■ MATERIAL PROVIDED ■
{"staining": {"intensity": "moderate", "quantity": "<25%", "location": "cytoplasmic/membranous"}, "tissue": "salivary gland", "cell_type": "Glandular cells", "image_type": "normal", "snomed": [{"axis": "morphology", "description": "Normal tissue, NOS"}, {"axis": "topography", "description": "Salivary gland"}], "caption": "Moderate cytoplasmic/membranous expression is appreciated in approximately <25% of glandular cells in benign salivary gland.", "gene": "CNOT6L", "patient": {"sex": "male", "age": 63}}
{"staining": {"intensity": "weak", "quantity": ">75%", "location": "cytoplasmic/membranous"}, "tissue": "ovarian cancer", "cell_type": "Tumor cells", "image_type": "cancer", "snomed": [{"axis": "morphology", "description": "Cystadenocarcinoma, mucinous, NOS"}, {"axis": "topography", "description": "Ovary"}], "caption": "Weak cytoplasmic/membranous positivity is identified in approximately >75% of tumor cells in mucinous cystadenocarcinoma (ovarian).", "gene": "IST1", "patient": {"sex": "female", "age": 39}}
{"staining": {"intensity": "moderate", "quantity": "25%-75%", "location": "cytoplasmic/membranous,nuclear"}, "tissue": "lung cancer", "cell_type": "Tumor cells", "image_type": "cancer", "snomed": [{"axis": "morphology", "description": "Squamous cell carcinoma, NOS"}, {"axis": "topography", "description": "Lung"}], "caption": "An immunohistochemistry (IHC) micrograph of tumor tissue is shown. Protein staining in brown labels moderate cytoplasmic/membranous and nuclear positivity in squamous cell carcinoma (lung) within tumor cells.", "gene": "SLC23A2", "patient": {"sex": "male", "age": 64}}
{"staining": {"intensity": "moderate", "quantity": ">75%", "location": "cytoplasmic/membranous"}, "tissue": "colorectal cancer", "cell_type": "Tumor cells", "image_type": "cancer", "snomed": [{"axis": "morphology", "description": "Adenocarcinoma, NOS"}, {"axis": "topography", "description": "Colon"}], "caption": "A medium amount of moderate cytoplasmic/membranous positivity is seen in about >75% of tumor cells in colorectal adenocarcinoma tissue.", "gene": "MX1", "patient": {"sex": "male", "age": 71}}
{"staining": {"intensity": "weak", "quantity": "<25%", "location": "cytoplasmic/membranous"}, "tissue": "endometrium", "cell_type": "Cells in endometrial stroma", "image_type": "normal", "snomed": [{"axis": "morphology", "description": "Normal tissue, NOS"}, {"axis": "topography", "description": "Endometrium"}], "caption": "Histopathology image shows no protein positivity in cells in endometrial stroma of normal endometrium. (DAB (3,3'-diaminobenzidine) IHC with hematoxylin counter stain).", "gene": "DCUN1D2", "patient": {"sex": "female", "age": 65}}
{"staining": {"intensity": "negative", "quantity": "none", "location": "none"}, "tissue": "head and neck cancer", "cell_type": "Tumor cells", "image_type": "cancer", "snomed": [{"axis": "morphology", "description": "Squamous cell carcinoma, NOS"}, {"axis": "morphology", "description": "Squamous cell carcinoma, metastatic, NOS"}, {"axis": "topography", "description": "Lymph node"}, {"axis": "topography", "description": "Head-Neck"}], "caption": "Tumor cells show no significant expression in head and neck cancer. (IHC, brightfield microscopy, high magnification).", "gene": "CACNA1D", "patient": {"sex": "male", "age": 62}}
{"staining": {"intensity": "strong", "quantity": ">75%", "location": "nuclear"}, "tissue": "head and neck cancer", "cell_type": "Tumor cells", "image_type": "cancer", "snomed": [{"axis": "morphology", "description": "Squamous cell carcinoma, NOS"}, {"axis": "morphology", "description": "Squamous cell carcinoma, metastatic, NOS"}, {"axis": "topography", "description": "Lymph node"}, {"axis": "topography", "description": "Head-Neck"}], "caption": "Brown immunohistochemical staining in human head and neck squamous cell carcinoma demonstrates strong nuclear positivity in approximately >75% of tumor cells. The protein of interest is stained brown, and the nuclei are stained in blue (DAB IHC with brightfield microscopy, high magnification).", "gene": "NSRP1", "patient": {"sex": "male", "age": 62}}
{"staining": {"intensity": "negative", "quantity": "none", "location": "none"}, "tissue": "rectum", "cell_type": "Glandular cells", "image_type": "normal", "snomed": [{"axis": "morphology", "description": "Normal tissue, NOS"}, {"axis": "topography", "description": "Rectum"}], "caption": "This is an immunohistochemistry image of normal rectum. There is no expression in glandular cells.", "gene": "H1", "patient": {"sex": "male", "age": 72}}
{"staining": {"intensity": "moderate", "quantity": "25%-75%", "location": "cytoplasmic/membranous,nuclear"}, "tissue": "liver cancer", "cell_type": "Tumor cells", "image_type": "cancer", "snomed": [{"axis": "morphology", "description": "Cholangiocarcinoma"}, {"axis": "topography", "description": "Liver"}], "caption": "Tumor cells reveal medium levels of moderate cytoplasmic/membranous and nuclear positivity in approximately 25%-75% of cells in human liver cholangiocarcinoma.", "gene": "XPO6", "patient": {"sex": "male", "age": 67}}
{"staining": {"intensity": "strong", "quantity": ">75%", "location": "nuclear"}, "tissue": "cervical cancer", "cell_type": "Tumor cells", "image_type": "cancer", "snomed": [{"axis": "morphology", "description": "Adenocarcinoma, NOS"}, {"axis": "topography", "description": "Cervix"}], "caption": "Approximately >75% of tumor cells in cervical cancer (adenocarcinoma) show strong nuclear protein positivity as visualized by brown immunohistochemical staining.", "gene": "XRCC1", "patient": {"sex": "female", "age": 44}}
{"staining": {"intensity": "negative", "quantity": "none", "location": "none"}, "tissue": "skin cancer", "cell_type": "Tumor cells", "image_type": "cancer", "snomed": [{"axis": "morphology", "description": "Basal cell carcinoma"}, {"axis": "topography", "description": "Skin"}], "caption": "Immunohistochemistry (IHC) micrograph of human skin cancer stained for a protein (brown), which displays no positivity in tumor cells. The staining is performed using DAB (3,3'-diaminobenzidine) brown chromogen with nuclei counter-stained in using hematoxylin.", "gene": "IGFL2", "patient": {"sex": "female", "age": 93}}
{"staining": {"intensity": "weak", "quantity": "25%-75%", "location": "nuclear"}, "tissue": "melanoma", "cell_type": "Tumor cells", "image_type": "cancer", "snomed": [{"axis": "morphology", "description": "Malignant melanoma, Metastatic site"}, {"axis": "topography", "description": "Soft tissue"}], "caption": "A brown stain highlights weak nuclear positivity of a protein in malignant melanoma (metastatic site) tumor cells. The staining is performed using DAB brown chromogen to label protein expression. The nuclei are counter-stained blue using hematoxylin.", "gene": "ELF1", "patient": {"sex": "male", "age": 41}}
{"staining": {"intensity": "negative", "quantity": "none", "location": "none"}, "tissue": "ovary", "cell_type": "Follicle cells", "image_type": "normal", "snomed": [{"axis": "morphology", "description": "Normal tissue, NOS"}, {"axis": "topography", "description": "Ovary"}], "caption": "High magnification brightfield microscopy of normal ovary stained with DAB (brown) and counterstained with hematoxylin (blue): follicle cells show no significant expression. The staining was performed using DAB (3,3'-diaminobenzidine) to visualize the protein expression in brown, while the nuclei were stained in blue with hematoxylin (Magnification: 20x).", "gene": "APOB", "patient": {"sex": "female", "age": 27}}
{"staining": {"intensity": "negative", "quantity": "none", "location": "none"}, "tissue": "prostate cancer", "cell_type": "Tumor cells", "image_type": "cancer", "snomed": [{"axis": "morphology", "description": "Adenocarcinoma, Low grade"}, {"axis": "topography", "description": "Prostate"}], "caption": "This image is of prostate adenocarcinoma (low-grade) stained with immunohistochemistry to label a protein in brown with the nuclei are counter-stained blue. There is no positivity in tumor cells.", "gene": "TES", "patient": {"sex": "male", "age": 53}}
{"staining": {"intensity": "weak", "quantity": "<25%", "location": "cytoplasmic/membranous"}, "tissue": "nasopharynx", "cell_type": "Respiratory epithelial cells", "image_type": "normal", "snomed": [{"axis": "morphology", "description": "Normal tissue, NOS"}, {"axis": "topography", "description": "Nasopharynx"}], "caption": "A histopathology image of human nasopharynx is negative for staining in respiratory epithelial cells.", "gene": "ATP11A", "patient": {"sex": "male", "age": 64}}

■ WHAT IS EXPECTED ■
Wherever the line holding "medium amount of" falls in the entries above, copy exactly from it through the line holding "significant expression in", inclusive, and add nothing.

■ REPLY ■
{"staining": {"intensity": "moderate", "quantity": ">75%", "location": "cytoplasmic/membranous"}, "tissue": "colorectal cancer", "cell_type": "Tumor cells", "image_type": "cancer", "snomed": [{"axis": "morphology", "description": "Adenocarcinoma, NOS"}, {"axis": "topography", "description": "Colon"}], "caption": "A medium amount of moderate cytoplasmic/membranous positivity is seen in about >75% of tumor cells in colorectal adenocarcinoma tissue.", "gene": "MX1", "patient": {"sex": "male", "age": 71}}
{"staining": {"intensity": "weak", "quantity": "<25%", "location": "cytoplasmic/membranous"}, "tissue": "endometrium", "cell_type": "Cells in endometrial stroma", "image_type": "normal", "snomed": [{"axis": "morphology", "description": "Normal tissue, NOS"}, {"axis": "topography", "description": "Endometrium"}], "caption": "Histopathology image shows no protein positivity in cells in endometrial stroma of normal endometrium. (DAB (3,3'-diaminobenzidine) IHC with hematoxylin counter stain).", "gene": "DCUN1D2", "patient": {"sex": "female", "age": 65}}
{"staining": {"intensity": "negative", "quantity": "none", "location": "none"}, "tissue": "head and neck cancer", "cell_type": "Tumor cells", "image_type": "cancer", "snomed": [{"axis": "morphology", "description": "Squamous cell carcinoma, NOS"}, {"axis": "morphology", "description": "Squamous cell carcinoma, metastatic, NOS"}, {"axis": "topography", "description": "Lymph node"}, {"axis": "topography", "description": "Head-Neck"}], "caption": "Tumor cells show no significant expression in head and neck cancer. (IHC, brightfield microscopy, high magnification).", "gene": "CACNA1D", "patient": {"sex": "male", "age": 62}}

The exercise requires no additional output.